We spent a few days in Calanques National Park just outside Marseilles. A few travel notes:
0. Orly Airport is much more efficient than De Gaulle. You only have to walk ~5 miles with your suitcase, backpacks, child car seat, and tired totally awesome (my daughter’s edit) kids, not 10+. But in both airports, most of mileage and wasted time are completely avoidable – it’s just that nobody bothers to optimize the way things work. People who bash US airports for being “3rd World” have never been to Europe. Not to mention that many 3rd World airports are actually perfectly efficient.
1. I finally got to see one of those incredible starling megaflocks that Western Europe is increasingly famous for, in perfect sunset light, with the Rhone River and Avignon’s Palais des Papes in the background. But the view lasted for just a few seconds because we were traveling by high-speed rail, as people do in civilized countries where infrastructure development is not paralyzed by powerless central government and religious cult of private property.
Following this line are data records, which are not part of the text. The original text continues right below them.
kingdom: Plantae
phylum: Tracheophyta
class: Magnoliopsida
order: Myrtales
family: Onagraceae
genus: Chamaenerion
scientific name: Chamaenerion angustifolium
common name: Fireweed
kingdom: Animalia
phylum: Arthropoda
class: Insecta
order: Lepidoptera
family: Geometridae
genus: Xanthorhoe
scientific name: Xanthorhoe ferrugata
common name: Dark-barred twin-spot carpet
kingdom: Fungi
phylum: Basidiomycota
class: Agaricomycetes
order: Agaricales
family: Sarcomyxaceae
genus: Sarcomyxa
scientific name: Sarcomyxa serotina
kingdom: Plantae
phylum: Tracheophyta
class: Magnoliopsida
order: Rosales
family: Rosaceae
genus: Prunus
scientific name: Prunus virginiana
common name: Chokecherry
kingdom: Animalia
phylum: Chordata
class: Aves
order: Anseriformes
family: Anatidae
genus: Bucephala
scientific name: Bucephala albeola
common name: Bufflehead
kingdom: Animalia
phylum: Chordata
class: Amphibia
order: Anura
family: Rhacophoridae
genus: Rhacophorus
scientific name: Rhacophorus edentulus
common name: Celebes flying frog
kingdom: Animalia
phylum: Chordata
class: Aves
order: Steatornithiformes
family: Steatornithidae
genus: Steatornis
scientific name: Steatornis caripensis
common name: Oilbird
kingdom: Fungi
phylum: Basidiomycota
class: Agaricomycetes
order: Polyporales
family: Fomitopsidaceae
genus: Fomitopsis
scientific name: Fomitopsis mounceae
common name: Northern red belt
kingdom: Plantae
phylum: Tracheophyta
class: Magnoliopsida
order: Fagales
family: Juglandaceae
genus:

2. Driving in Marseilles was fun. In the US I usually feel like all other divers are victims of a sleeping sickness pandemic and I’m the only one immune. In Marseilles the overall driving tempo is more natural to me. Navigation was an entertaining challenge because GPS doesn’t work in tunnels, but after a couple wrong turns I figured it all out. The city reminded me of Naples and Palermo – poor, chaotic, but very functional and often beautiful. The replica Cosquer Cave was particularly cool (the original has submarine entrance and is famous for its Late Paleolithic rock art, including depictions of giant auks) – I can’t imagine the amount of work required to build it. Within 5-min walking distance from it are a few other nice museums, of which Musee de L’Illusion was the kids’ choice.
3. The calanques are beautiful fjord-like coves surrounded by tall limestone cliffs. The sea was stormy when we were there, but the water was still crystal-clear. Should be wonderful to explore them by swimming and snorkeling in summer. The view from Belvedere de Sugiton is one of the best in Europe – totally worth the (easy) hike.
4. Mammals (other than bats, rabbits and foxes) and particularly herps (other than geckos) were a bit difficult to find, but it had rained heavily a few times just before our arrival, so there were plenty of wildflowers and many birds were singing. I knew I would have little time for proper birding, so I didn’t expect to see much except blackbirds, serins, chaffinches, and wood pigeons. As it happened, I didn’t see a single blackbird or serin at Calanques. However, there was plenty of other birds, even though we never made it to Camargue. Open slopes at Vallon de la Gineste had a lot of Curruca warblers, red-legged partridges, and other scrubland species. At the calanques there were rock thrushes, crag martins, and wallcreepers. Pine woods were full of titmice, scops owls, and treecreepers. But the best place was a huge oak outside our window. For some reason it was an absolute magnet for various leaf warblers: I saw perhaps a couple hundred in four days, including two rare visitors from Siberia (assuming I identified them right). On the last two days the weather changed again, and the warblers were joined by an even more intense wave of robins.
5. One night I made a quick dash to a couple of very different nature reserves on the other side of Marseilles. Coussouls de Crau is a gravel plain covered with steppe-like vegetation. It has a lot of interesting fauna (particularly birds, which I mostly missed because night), but what impressed me the most were huge circles (up to 10 m in diameter) of large mushrooms, covering vast swaths of the plain. I caught a mole at the edge of the reserve, and to my surprise it was the recently split Aquitanian mole, much rarer in Provence than the more widespread European mole. The mole bit me between the thumb and the index finger, and the bite was ridiculously painful for such a small creature – I wonder if it’s because of neurotoxin in the saliva, known to paralyze earthworms. (Stings by prey-paralyzing solitary wasps are usually more painful than those of social wasps of the same size.) On the access road I saw a genet carrying two wood mice – how did it manage to catch them both? The other reserve was a nearby limestone range called Les Alpilles. Its rocky spires and crags are very scenic; I didn’t see them well up close (because, again, night), but caught a distant glimpse from the train. Les Alpilles also have a lot of interesting wildlife, which is mostly diurnal so I missed all of it except an eagle owl and a very shy fat dormouse (in a habitat that to me seemed to be much better for garden dormice). This range was probably the best place to see thar and Caucasian ibex when they were still common in Provence in Pleistocene.
6. We were in France, so I’ll not write about food to avoid cruelly teasing my readers. But I’m glad my kids will grow up knowing what a real éclair is like.
7. A year of learning French on Duolingo was not in wain! I should get back to it.